Material for this task:
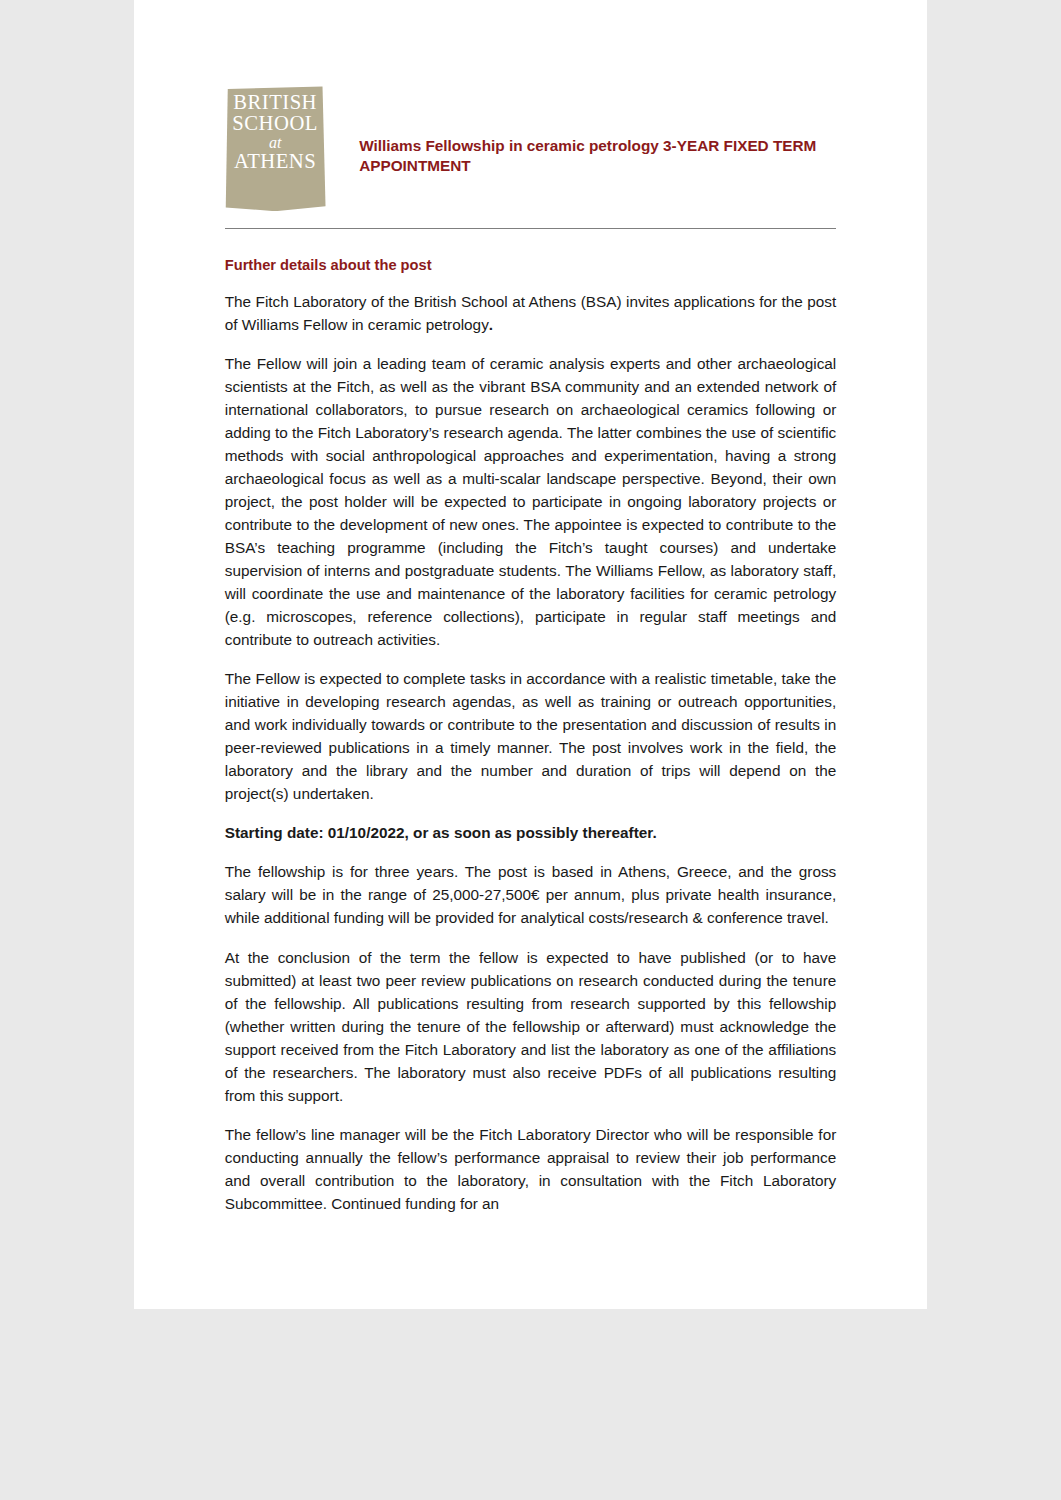BRITISH SCHOOL at ATHENS
Williams Fellowship in ceramic petrology 3-YEAR FIXED TERM APPOINTMENT
Further details about the post
The Fitch Laboratory of the British School at Athens (BSA) invites applications for the post of Williams Fellow in ceramic petrology.
The Fellow will join a leading team of ceramic analysis experts and other archaeological scientists at the Fitch, as well as the vibrant BSA community and an extended network of international collaborators, to pursue research on archaeological ceramics following or adding to the Fitch Laboratory’s research agenda. The latter combines the use of scientific methods with social anthropological approaches and experimentation, having a strong archaeological focus as well as a multi-scalar landscape perspective. Beyond, their own project, the post holder will be expected to participate in ongoing laboratory projects or contribute to the development of new ones. The appointee is expected to contribute to the BSA’s teaching programme (including the Fitch’s taught courses) and undertake supervision of interns and postgraduate students. The Williams Fellow, as laboratory staff, will coordinate the use and maintenance of the laboratory facilities for ceramic petrology (e.g. microscopes, reference collections), participate in regular staff meetings and contribute to outreach activities.
The Fellow is expected to complete tasks in accordance with a realistic timetable, take the initiative in developing research agendas, as well as training or outreach opportunities, and work individually towards or contribute to the presentation and discussion of results in peer-reviewed publications in a timely manner. The post involves work in the field, the laboratory and the library and the number and duration of trips will depend on the project(s) undertaken.
Starting date: 01/10/2022, or as soon as possibly thereafter.
The fellowship is for three years. The post is based in Athens, Greece, and the gross salary will be in the range of 25,000-27,500€ per annum, plus private health insurance, while additional funding will be provided for analytical costs/research & conference travel.
At the conclusion of the term the fellow is expected to have published (or to have submitted) at least two peer review publications on research conducted during the tenure of the fellowship. All publications resulting from research supported by this fellowship (whether written during the tenure of the fellowship or afterward) must acknowledge the support received from the Fitch Laboratory and list the laboratory as one of the affiliations of the researchers. The laboratory must also receive PDFs of all publications resulting from this support.
The fellow’s line manager will be the Fitch Laboratory Director who will be responsible for conducting annually the fellow’s performance appraisal to review their job performance and overall contribution to the laboratory, in consultation with the Fitch Laboratory Subcommittee. Continued funding for an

Your task: Your answer should be the lines of the records that hold the string "publications".

Your solution:
The Fellow is expected to complete tasks in accordance with a realistic timetable, take the initiative in developing research agendas, as well as training or outreach opportunities, and work individually towards or contribute to the presentation and discussion of results in peer-reviewed publications in a timely manner. The post involves work in the field, the laboratory and the library and the number and duration of trips will depend on the project(s) undertaken.
At the conclusion of the term the fellow is expected to have published (or to have submitted) at least two peer review publications on research conducted during the tenure of the fellowship. All publications resulting from research supported by this fellowship (whether written during the tenure of the fellowship or afterward) must acknowledge the support received from the Fitch Laboratory and list the laboratory as one of the affiliations of the researchers. The laboratory must also receive PDFs of all publications resulting from this support.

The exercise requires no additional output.